Question

The sine of the angle between the straight line $\frac{x-2}{3}=\frac{3-y}{-4}=\frac{z-4}{5}$ and the plane 2x - 2y + z = 5 is

• A. $\frac{3}{\sqrt{50}}$
• B. $\frac{3}{50}$
• C. $\frac{4}{5\sqrt2}$
• D. $\frac{\sqrt2}{10}$

Answer 1

The Correct Option is D

We need to find the sine of the angle between the straight line $\frac{x-2}{3} = \frac{3-y}{-4} = \frac{z-4}{5}$ and the plane $2x - 2y + z = 5$.

First, rewrite the equation of the line in the standard form: $\frac{x-2}{3} = \frac{y-3}{4} = \frac{z-4}{5}$. So, the direction vector of the line is $\vec{b} = (3, 4, 5)$.

The normal vector to the plane $2x - 2y + z = 5$ is $\vec{n} = (2, -2, 1)$.

Let $\theta$ be the angle between the line and the plane. The angle between the direction vector $\vec{b}$ of the line and the normal vector $\vec{n}$ of the plane is the complement of $\theta$, i.e., $\frac{\pi}{2} - \theta$.

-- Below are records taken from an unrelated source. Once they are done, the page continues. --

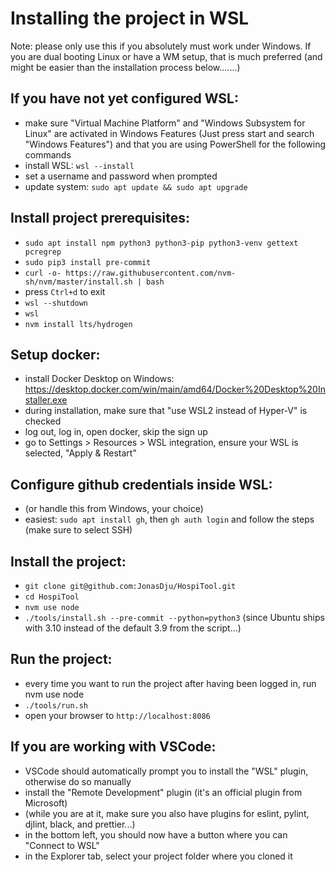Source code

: # Installing the project in WSL

Note: please only use this if you absolutely must work under Windows. If you are dual booting Linux or have a WM setup, that is much preferred (and might be easier than the installation process below.......)

## If you have not yet configured WSL:

- make sure "Virtual Machine Platform" and "Windows Subsystem for Linux" are activated in Windows Features (Just press start and search "Windows Features") and that you are using PowerShell for the following commands
- install WSL: `wsl --install`
- set a username and password when prompted
- update system: `sudo apt update && sudo apt upgrade`

## Install project prerequisites:

- `sudo apt install npm python3 python3-pip python3-venv gettext pcregrep`
- `sudo pip3 install pre-commit`
- `curl -o- https://raw.githubusercontent.com/nvm-sh/nvm/master/install.sh | bash`
- press `Ctrl+d` to exit
- `wsl --shutdown`
- `wsl`
- `nvm install lts/hydrogen`

## Setup docker:

- install Docker Desktop on Windows: https://desktop.docker.com/win/main/amd64/Docker%20Desktop%20Installer.exe
- during installation, make sure that "use WSL2 instead of Hyper-V" is checked
- log out, log in, open docker, skip the sign up
- go to Settings > Resources > WSL integration, ensure your WSL is selected, "Apply & Restart"

## Configure github credentials inside WSL:

- (or handle this from Windows, your choice)
- easiest: `sudo apt install gh`, then `gh auth login` and follow the steps (make sure to select SSH)

## Install the project:

- `git clone git@github.com:JonasDju/HospiTool.git`
- `cd HospiTool`
- `nvm use node`
- `./tools/install.sh --pre-commit --python=python3` (since Ubuntu ships with 3.10 instead of the default 3.9 from the script...)

## Run the project:

- every time you want to run the project after having been logged in, run nvm use node
- `./tools/run.sh`
- open your browser to `http://localhost:8086`

## If you are working with VSCode:

- VSCode should automatically prompt you to install the "WSL" plugin, otherwise do so manually
- install the "Remote Development" plugin (it's an official plugin from Microsoft)
- (while you are at it, make sure you also have plugins for eslint, pylint, djlint, black, and prettier...)
- in the bottom left, you should now have a button where you can "Connect to WSL"
- in the Explorer tab, select your project folder where you cloned it
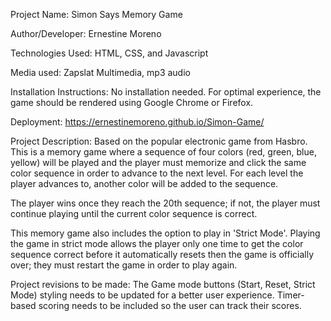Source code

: 
Project Name: Simon Says Memory Game

Author/Developer: Ernestine Moreno

Technologies Used: HTML, CSS, and Javascript

Media used: Zapslat Multimedia, mp3 audio

Installation Instructions: No installation needed. For optimal experience, the game should be rendered using Google Chrome or Firefox.

Deployment: https://ernestinemoreno.github.io/Simon-Game/

Project Description: Based on the popular electronic game from Hasbro. This is a memory game where a sequence of four colors (red, green, blue, yellow) will be played and the player must memorize and click the same color sequence in order to advance to the next level. For each level the player advances to, another color will be added to the sequence.

The player wins once they reach the 20th sequence; if not, the player must continue playing until the current color sequence is correct.

This memory game also includes the option to play in 'Strict Mode'. Playing the game in strict mode allows the player only one time to get the color sequence correct before it automatically resets then the game is officially over; they must restart the game in order to play again. 

Project revisions to be made: The Game mode buttons (Start, Reset, Strict Mode) styling needs to be updated for a better user experience. Timer-based scoring needs to be included so the user can track their scores.
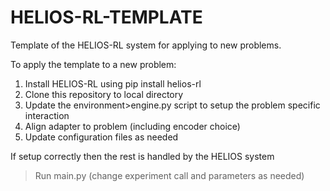 # HELIOS-RL-TEMPLATE

Template of the HELIOS-RL system for applying to new problems.

To apply the template to a new problem:

1. Install HELIOS-RL using pip install helios-rl
2. Clone this repository to local directory
3. Update the environment>engine.py script to setup the problem specific interaction
4. Align adapter to problem (including encoder choice) 
5. Update configuration files as needed

If setup correctly then the rest is handled by the HELIOS system
> Run main.py (change experiment call and parameters as needed)


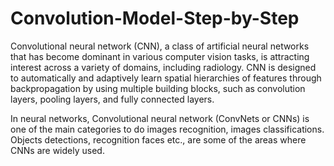 # Convolution-Model-Step-by-Step

Convolutional neural network (CNN), a class of artificial neural networks that has become dominant in various computer vision tasks, is attracting interest across a variety of domains, including radiology. CNN is designed to automatically and adaptively learn spatial hierarchies of features through backpropagation by using multiple building blocks, such as convolution layers, pooling layers, and fully connected layers. 

In neural networks, Convolutional neural network (ConvNets or CNNs) is one of the main categories to do images recognition, images classifications. Objects detections, recognition faces etc., are some of the areas where CNNs are widely used.
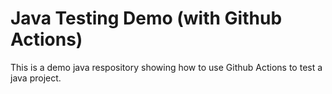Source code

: # Java Testing Demo (with Github Actions)

This is a demo java respository showing how to use Github Actions to test a java project.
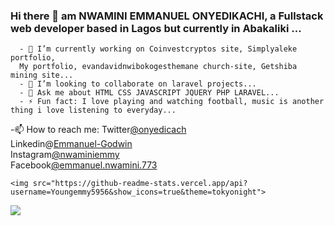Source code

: ### Hi there 👋 am NWAMINI EMMANUEL ONYEDIKACHI, a Fullstack web developer based in Lagos but currently in Abakaliki ...
      - 🔭 I’m currently working on Coinvestcryptos site, Simplyaleke portfolio, 
      My portfolio, evandavidnwibokogesthemane church-site, Getshiba mining site...
      - 👯 I’m looking to collaborate on laravel projects...
      - 💬 Ask me about HTML CSS JAVASCRIPT JQUERY PHP LARAVEL...
      - ⚡ Fun fact: I love playing and watching football, music is another thing i love listening to everyday...
   -📫 How to reach me:  Twitter[@onyedicach](https://twitter.com/onyedicach) <br>
   Linkedin@[Emmanuel-Godwin](https://www.linkedin.com/in/emmanuel-godwin-a21081215/)<br>
   Instagram[@nwaminiemmy](https://www.instagram.com/nwaminiemmy/)<br>
   Facebook[@emmanuel.nwamini.773](https://www.facebook.com/emmanuel.nwamini.773/)<br>
   
   
<!--   <img src="https://github-readme-stats.vercel.app/api?username=Youngemmy5956&show_icons=true&theme=tokyonight"> -->
    <img src="https://github-readme-stats.vercel.app/api?username=Youngemmy5956&show_icons=true&theme=tokyonight"> 
   <img src="https://github-readme-stats.vercel.app/api/top-langs/?username=Youngemmy5956&layout=compact&theme=tokyonight">
<!--    <img src="https://github-readme-stats.vercel.app/api?username=Youngemmy5956&show_icons=true&theme=tokyonight"> -->
<!--
**Youngemmy5956/Youngemmy5956** is a ✨ _special_ ✨ repository because its `README.md` (this file) appears on your GitHub profile.

Here are some ideas to get you started:

- 🔭 I’m currently working on coinvestcryptos site ...
- 🌱 I’m currently learning laravel...
- 👯 I’m looking to collaborate on laravel projects...
- 🤔 I’m looking for help with ...
- 💬 Ask me about HTML CSS JAVASCRIPT JQUERY PHP LARAVEL...
- 📫 How to reach me: LINKEDIN FACEBOOK WHATSAPP TWITTER INSTAGRAM...
- 😄 Pronouns: ...
- ⚡ Fun fact: ...
-->
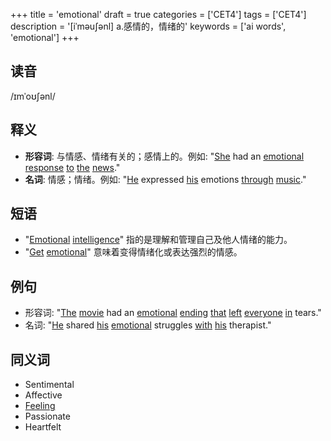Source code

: +++
title = 'emotional'
draft = true
categories = ['CET4']
tags = ['CET4']
description = '[iˈməu∫ənl] a.感情的，情绪的'
keywords = ['ai words', 'emotional']
+++

## 读音
/ɪmˈoʊʃənl/

## 释义
- **形容词**: 与情感、情绪有关的；感情上的。例如: "[She](/zh/post/she/) had an [emotional](/zh/post/emotional/) [response](/zh/post/response/) [to](/zh/post/to/) [the](/zh/post/the/) [news](/zh/post/news/)."
- **名词**: 情感；情绪。例如: "[He](/zh/post/he/) expressed [his](/zh/post/his/) emotions [through](/zh/post/through/) [music](/zh/post/music/)."

## 短语
- "[Emotional](/zh/post/emotional/) [intelligence](/zh/post/intelligence/)" 指的是理解和管理自己及他人情绪的能力。
- "[Get](/zh/post/get/) [emotional](/zh/post/emotional/)" 意味着变得情绪化或表达强烈的情感。

## 例句
- 形容词: "[The](/zh/post/the/) [movie](/zh/post/movie/) had an [emotional](/zh/post/emotional/) [ending](/zh/post/ending/) [that](/zh/post/that/) [left](/zh/post/left/) [everyone](/zh/post/everyone/) [in](/zh/post/in/) tears."
- 名词: "[He](/zh/post/he/) shared [his](/zh/post/his/) [emotional](/zh/post/emotional/) struggles [with](/zh/post/with/) [his](/zh/post/his/) therapist."

## 同义词
- Sentimental
- Affective
- [Feeling](/zh/post/feeling/)
- Passionate
- Heartfelt
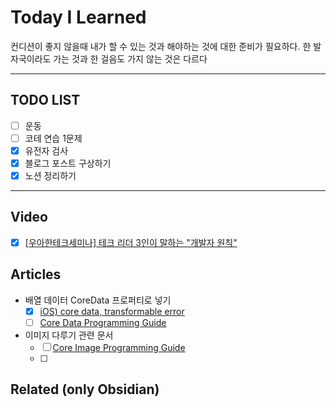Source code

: 
# Today I Learned
컨디션이 좋지 않을때 내가 할 수 있는 것과 해야하는 것에 대한 준비가 필요하다.
한 발자국이라도 가는 것과 한 걸음도 가지 않는 것은 다르다

---

## TODO LIST
- [ ] 운동 
- [ ] 코테 연습 1문제
- [x] 유전자  검사
- [x] 블로그 포스트 구상하기
- [x] 노션 정리하기 

---

## Video
- [x] [[우아한테크세미나] 테크 리더 3인이 말하는 "개발자 원칙"](https://www.youtube.com/watch?v=DJCmvzhFVOI)

## Articles
- 배열 데이터 CoreData 프로퍼티로 넣기
	- [x] [iOS) core data, transformable error](https://woongsios.tistory.com/83)
	- [ ] [Core Data Programming Guide](https://developer.apple.com/library/archive/documentation/Cocoa/Conceptual/CoreData/index.html#//apple_ref/doc/uid/TP40001075-CH2-SW1)
- 이미지 다루기 관련 문서
	- [ ] [Core Image Programming Guide](https://developer.apple.com/library/archive/documentation/GraphicsImaging/Conceptual/CoreImaging/ci_intro/ci_intro.html#//apple_ref/doc/uid/TP30001185-CH1-TPXREF101)
	- [ ] 

## Related (only Obsidian)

So, $\sin \theta = \cos(\frac{\pi}{2} - \theta) = \frac{|\vec{b} \cdot \vec{n}|}{|\vec{b}| |\vec{n}|}$

$\vec{b} \cdot \vec{n} = (3)(2) + (4)(-2) + (5)(1) = 6 - 8 + 5 = 3$

$|\vec{b}| = \sqrt{3^2 + 4^2 + 5^2} = \sqrt{9 + 16 + 25} = \sqrt{50} = 5\sqrt{2}$

$|\vec{n}| = \sqrt{2^2 + (-2)^2 + 1^2} = \sqrt{4 + 4 + 1} = \sqrt{9} = 3$

$\sin \theta = \frac{|3|}{(5\sqrt{2})(3)} = \frac{3}{15\sqrt{2}} = \frac{1}{5\sqrt{2}} = \frac{\sqrt{2}}{10}$

Therefore, the sine of the angle between the line and the plane is $\frac{\sqrt{2}}{10}$.

Thus, the correct option is (D) $\frac{\sqrt{2}}{10}$.